▶ **Assignment**:
Reproduce the material below word for word, starting at its first line and stopping after the line that contains "De ideologiske impulsene".
____ Data listing
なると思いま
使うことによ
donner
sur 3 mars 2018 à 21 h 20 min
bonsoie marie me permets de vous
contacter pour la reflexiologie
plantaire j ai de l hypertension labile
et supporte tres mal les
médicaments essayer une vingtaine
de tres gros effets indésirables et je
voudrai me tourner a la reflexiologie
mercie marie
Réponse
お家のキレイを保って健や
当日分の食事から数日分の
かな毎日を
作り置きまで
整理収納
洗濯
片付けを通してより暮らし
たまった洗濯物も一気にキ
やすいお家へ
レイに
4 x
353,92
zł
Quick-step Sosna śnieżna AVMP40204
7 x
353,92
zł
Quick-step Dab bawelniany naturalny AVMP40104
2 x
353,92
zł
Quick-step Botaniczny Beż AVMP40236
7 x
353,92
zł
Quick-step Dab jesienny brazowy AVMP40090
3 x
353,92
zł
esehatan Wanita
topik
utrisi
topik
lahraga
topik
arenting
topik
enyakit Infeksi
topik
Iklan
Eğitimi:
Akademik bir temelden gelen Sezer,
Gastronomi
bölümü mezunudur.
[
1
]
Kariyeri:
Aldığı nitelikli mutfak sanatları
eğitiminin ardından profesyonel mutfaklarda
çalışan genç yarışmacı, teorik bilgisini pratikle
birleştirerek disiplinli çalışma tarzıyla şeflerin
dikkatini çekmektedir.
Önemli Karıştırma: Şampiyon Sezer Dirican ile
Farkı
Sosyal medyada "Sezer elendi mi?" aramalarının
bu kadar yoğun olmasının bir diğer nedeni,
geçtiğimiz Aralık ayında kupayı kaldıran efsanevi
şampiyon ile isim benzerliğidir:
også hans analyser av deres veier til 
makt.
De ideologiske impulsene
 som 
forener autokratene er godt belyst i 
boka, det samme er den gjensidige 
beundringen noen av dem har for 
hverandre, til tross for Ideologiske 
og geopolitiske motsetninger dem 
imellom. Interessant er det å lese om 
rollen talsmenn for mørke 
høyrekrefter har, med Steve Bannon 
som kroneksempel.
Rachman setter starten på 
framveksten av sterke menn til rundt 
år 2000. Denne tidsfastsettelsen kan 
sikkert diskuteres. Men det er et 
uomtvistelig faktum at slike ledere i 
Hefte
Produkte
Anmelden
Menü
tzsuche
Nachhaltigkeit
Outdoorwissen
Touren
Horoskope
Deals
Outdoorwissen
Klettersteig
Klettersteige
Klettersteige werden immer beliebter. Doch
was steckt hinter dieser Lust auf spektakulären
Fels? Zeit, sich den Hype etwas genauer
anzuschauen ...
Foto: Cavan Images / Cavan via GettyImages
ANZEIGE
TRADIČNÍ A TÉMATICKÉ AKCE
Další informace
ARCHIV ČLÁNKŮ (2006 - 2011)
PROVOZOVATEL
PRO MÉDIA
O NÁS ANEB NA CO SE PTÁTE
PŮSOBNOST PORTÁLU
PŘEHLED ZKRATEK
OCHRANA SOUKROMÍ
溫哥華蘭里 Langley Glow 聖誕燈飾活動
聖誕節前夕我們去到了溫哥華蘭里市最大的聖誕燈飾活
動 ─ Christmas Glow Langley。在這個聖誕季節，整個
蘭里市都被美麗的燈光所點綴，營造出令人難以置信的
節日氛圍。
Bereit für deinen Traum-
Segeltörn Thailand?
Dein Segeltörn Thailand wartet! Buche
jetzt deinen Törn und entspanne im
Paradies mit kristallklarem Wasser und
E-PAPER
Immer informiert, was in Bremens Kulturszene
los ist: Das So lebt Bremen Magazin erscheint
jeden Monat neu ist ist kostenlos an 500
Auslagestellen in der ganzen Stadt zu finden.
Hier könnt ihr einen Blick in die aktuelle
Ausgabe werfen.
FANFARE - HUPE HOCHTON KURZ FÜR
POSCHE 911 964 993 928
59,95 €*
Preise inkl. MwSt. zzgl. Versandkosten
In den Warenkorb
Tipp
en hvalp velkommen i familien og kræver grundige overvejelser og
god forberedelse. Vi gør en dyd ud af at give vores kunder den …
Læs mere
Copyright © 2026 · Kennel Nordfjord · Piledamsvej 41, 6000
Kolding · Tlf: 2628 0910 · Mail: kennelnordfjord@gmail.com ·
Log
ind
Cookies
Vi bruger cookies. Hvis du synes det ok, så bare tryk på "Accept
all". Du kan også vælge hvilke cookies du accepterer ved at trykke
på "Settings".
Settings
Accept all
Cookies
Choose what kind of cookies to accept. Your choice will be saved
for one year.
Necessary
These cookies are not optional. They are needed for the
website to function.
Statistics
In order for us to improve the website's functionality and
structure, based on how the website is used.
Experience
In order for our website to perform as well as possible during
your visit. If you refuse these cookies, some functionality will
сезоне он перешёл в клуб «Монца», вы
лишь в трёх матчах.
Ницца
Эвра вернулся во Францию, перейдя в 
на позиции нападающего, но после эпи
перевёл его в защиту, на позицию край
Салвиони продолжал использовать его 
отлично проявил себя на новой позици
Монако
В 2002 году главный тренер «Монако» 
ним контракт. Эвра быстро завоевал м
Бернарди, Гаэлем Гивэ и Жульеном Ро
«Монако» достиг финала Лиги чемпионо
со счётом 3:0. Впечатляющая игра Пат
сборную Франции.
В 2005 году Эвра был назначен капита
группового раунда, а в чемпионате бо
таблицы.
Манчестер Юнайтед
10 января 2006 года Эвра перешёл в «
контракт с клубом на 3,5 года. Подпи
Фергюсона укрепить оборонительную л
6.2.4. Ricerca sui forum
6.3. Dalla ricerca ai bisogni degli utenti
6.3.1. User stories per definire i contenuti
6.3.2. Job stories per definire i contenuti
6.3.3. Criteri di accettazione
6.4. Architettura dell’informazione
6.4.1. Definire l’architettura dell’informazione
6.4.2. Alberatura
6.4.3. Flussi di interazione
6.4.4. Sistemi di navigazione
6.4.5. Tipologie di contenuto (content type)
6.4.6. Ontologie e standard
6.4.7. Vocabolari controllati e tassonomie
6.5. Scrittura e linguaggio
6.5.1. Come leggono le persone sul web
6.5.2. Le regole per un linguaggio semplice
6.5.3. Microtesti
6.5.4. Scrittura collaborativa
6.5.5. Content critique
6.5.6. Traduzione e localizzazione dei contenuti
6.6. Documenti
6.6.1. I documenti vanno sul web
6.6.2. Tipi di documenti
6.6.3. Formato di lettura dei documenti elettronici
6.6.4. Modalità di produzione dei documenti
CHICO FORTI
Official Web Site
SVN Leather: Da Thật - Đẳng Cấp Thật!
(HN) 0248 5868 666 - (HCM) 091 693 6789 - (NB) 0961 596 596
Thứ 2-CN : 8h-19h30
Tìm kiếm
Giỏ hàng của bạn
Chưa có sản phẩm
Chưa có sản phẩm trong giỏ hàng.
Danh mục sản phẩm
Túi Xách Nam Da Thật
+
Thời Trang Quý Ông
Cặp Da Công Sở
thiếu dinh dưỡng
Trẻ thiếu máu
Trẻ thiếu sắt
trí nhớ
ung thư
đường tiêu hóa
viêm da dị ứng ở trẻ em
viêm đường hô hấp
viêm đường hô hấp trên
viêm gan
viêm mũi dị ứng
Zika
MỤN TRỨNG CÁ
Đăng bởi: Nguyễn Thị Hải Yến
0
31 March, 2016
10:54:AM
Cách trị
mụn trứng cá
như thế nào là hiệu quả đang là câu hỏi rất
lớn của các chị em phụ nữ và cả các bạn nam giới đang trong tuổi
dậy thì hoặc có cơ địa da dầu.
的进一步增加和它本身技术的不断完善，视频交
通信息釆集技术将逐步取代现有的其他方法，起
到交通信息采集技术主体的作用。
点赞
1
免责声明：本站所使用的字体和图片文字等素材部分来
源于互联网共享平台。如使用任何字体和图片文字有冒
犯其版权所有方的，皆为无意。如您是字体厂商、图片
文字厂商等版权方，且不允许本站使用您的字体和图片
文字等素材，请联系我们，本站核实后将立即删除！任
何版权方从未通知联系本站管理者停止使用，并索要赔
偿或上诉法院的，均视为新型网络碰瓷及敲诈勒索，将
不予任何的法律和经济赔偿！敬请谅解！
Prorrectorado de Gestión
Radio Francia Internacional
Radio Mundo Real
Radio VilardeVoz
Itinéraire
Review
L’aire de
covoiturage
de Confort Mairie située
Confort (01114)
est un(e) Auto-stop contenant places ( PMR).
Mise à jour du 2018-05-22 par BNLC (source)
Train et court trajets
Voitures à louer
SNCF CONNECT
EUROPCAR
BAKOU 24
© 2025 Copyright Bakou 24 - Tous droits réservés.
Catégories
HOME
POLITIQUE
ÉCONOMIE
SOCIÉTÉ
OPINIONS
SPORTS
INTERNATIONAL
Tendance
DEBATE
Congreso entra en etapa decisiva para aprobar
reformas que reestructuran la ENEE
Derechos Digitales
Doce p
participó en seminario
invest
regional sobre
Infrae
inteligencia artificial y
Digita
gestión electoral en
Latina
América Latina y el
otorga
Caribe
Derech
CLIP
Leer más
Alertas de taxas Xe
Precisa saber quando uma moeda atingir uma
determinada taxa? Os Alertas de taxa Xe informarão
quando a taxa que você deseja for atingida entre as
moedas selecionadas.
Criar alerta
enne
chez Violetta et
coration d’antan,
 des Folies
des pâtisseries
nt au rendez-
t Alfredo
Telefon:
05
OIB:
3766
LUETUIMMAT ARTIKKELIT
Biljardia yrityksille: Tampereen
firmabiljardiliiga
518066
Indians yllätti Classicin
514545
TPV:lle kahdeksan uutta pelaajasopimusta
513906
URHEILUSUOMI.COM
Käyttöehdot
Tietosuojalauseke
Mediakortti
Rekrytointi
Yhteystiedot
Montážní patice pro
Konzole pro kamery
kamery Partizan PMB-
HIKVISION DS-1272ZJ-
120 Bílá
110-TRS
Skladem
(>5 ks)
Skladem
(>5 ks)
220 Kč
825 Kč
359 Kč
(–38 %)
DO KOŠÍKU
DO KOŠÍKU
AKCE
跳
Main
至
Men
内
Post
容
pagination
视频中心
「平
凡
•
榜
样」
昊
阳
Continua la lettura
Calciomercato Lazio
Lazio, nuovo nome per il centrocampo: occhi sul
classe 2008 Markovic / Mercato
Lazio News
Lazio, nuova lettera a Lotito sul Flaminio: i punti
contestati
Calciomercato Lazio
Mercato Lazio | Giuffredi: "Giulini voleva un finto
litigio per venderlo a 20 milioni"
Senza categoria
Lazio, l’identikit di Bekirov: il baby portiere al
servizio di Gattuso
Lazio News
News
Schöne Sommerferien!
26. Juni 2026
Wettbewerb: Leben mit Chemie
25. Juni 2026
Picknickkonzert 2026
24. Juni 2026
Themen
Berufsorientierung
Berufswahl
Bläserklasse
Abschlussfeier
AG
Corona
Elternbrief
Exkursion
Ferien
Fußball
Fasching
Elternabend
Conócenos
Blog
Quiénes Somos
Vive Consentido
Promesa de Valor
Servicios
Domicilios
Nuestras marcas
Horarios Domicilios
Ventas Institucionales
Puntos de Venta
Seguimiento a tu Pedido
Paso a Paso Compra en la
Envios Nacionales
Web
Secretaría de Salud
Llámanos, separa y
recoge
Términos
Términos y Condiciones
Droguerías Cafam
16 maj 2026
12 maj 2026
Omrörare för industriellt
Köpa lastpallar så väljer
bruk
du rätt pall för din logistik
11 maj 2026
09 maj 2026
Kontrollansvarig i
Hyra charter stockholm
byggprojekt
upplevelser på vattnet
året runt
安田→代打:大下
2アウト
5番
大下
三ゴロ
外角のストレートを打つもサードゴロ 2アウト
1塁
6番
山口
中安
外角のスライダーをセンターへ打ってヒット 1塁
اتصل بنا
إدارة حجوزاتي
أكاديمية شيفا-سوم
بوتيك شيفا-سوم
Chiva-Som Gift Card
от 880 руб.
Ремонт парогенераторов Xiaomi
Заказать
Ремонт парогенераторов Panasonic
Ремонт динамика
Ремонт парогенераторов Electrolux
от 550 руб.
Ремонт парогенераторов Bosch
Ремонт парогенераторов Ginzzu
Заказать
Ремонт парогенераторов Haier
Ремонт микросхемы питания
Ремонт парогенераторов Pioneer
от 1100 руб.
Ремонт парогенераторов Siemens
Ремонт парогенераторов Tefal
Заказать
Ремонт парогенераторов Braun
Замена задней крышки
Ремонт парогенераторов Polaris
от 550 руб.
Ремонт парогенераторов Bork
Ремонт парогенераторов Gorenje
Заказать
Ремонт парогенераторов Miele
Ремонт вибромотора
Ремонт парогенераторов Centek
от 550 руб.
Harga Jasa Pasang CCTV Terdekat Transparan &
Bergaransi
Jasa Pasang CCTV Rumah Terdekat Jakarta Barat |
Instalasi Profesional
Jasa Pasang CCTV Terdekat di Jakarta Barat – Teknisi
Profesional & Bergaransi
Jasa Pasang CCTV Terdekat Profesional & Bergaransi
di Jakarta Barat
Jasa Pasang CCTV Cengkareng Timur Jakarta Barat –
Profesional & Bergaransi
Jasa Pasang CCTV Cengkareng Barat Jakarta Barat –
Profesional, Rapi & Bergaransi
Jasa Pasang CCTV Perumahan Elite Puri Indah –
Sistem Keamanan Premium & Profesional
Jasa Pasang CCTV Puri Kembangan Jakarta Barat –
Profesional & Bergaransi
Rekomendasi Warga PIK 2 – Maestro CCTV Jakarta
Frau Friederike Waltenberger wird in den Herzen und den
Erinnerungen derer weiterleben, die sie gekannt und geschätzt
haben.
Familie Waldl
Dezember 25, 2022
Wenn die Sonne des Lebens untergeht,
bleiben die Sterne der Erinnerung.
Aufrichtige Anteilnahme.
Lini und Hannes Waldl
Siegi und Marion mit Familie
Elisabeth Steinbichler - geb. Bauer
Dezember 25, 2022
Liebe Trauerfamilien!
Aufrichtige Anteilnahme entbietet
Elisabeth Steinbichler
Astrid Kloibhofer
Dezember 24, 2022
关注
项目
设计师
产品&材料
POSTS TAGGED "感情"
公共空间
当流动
________
▶ **Response below**:
なると思いま
使うことによ
donner
sur 3 mars 2018 à 21 h 20 min
bonsoie marie me permets de vous
contacter pour la reflexiologie
plantaire j ai de l hypertension labile
et supporte tres mal les
médicaments essayer une vingtaine
de tres gros effets indésirables et je
voudrai me tourner a la reflexiologie
mercie marie
Réponse
お家のキレイを保って健や
当日分の食事から数日分の
かな毎日を
作り置きまで
整理収納
洗濯
片付けを通してより暮らし
たまった洗濯物も一気にキ
やすいお家へ
レイに
4 x
353,92
zł
Quick-step Sosna śnieżna AVMP40204
7 x
353,92
zł
Quick-step Dab bawelniany naturalny AVMP40104
2 x
353,92
zł
Quick-step Botaniczny Beż AVMP40236
7 x
353,92
zł
Quick-step Dab jesienny brazowy AVMP40090
3 x
353,92
zł
esehatan Wanita
topik
utrisi
topik
lahraga
topik
arenting
topik
enyakit Infeksi
topik
Iklan
Eğitimi:
Akademik bir temelden gelen Sezer,
Gastronomi
bölümü mezunudur.
[
1
]
Kariyeri:
Aldığı nitelikli mutfak sanatları
eğitiminin ardından profesyonel mutfaklarda
çalışan genç yarışmacı, teorik bilgisini pratikle
birleştirerek disiplinli çalışma tarzıyla şeflerin
dikkatini çekmektedir.
Önemli Karıştırma: Şampiyon Sezer Dirican ile
Farkı
Sosyal medyada "Sezer elendi mi?" aramalarının
bu kadar yoğun olmasının bir diğer nedeni,
geçtiğimiz Aralık ayında kupayı kaldıran efsanevi
şampiyon ile isim benzerliğidir:
også hans analyser av deres veier til 
makt.
De ideologiske impulsene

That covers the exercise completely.